The drivers of that gradual progress were twofold: the import of a few capable veterans, and the graduation of some young talent. The Marlins certainly didn’t shell out on the free-agent market this past winter, but they did at least make a passing glance at respectability by signing a handful of legitimate contributors. While the most talented prospects on the farm are still a ways off from the majors, at least a couple young performers appear ready to make an impact now.
Most notably, the Marlins brought in Jonathan Villar after the Orioles unceremoniously designated for assignment their best player. While not a plus defender, Villar can play a number of positions, and last season hit 24 homers, stole 40 bases, and hit .274/.339/.453. Villar will likely play across the diamond for Miami, and immediately profiles as one of their best players. The Marlins deserve credit for capitalizing on the Orioles’ largesse.
To shore up the outfield, the Marlins also signed Corey Dickerson. Despite consistently strong offensive numbers, Dickerson has failed to stick in one place, putting together a .293/.339/.499 and 121 OPS+ across the past three seasons for three different teams. On the dirt, the Marlins signed Jesus Aguilar to play first base, who struggled last year but smashed 35 homers with a 135 OPS+ to make the All-Star team in 2018.
Aguilar will join Brian Anderson on the infield, the Marlins’ most consistent player in recent years. Anderson’s progression into a dependable 3-WAR player is likely this Miami regime’s biggest player development win. Rounding out the infield are Miguel Rojas and Isan Diaz. Rojas fits as a dependable below-average starter. Diaz possesses a wider range of outcomes, as one of the prize prospects from the ill-fated Yelich trade. Diaz had an awful cup of coffee last year, but was a top-100 prospect two years ago. The Marlins will need the 24-year-old to take a step forward.

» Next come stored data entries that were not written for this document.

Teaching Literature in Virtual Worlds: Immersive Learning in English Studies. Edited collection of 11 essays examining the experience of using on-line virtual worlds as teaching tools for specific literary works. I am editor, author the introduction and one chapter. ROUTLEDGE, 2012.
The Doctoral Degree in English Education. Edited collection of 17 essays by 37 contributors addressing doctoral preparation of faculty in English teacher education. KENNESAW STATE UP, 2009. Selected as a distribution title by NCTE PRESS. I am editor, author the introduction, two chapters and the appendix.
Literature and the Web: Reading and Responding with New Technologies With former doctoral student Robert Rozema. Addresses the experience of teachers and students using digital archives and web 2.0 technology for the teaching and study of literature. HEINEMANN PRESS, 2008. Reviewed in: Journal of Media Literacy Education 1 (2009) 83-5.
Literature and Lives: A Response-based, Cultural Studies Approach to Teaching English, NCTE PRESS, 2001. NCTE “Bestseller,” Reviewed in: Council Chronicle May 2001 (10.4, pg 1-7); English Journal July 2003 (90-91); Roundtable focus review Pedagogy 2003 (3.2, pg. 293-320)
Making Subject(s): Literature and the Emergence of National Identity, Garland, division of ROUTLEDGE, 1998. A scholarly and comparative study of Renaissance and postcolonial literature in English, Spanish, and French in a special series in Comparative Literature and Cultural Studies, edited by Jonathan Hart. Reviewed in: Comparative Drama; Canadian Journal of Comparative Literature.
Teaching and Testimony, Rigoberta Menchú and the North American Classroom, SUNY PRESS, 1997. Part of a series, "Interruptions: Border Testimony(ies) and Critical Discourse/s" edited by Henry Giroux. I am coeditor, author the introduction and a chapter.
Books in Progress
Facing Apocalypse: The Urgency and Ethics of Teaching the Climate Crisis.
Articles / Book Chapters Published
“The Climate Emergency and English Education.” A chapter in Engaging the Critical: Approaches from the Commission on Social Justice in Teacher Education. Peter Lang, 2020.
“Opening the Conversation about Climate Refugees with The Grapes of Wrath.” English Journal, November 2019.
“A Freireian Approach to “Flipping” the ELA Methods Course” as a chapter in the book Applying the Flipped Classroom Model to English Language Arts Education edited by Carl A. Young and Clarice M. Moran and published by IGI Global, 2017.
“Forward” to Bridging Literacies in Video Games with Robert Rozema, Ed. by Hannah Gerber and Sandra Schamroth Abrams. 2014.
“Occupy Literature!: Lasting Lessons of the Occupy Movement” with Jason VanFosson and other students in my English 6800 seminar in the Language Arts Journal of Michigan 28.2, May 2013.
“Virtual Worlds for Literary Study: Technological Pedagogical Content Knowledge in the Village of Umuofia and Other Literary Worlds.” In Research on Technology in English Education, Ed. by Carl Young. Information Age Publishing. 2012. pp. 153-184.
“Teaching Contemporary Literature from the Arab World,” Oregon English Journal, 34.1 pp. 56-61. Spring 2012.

Diaz is part of the small cadre of young talent that Miami will depend on at the big-league level. Catcher Jorge Alfaro probably represents their best hope at production from a young cornerstone. Though already 27, Alfaro has four years of team control remaining, owns a career 97 OPS+ and rates as a positive defender.
The Marlins likely have less hope for young outfielders Lewis Brinson and Monte Harrison, the other two prospects acquired for Yelich. Brinson’s major-league experience is limited, but he’s rated as essentially the worst player in the game when in the bigs. Use caution before viewing his .183/.238/.293 career line. Harrison hasn’t made his debut yet, but he turns 25 next month and has failed to impress in the high minors the last two years. Projections subsequently peg him as a replacement-level player.
Turning to the rotation, the Marlins do have some interesting arms. Caleb Smith, acquired from the Yankees for Michael King, flashed last year, striking out 82 batters in 66 innings with a 3.41 ERA before a hip injury in June put him on the IL and appeared to hamper him after returning. Sandy Alcantara, the staff number-two, put together a strong all-around 2019 campaign, managing 197.1 innings with a 3.88 ERA, albeit with less impressive peripherals.
24-year-old right-hander Jordan Yamamoto also showed real promise last year, striking out 82 batters in 78.2 innings. Pablo Lopez and Jose Urena finish out the rotation. Both look like fungible back-end arms, having maintained ERA figures above five last season.
The Marlins don’t have too much to write home about in the bullpen, with steady veterans Brandon Kintzler and Ryne Stanek heading the group. They will likely have another former Yankee, Stephen Tarpley, among their bullpen arms.
In truth, though this Marlins team sports its least-bad roster in three years, Miami is clearly still looking toward the future. The franchise has several legitimately interesting talents at the top of their farm system, among them Sixto Sanchez, JJ Bleday, Jesus Sanchez and Jazz Chisholm.
If/when that core is ready to contribute, will Jeter and the rest of the Marlins executive suite actually spend to bring in supplementary talent? The answer to that question will likely determine the extent to which this latest Marlins rebuild succeeds. Miami really does have a quality farm system and a few intriguing young talents in the bigs. Whether ownership has the gumption to put the finishing touches on the rebuild in the next couple years remains to be seen.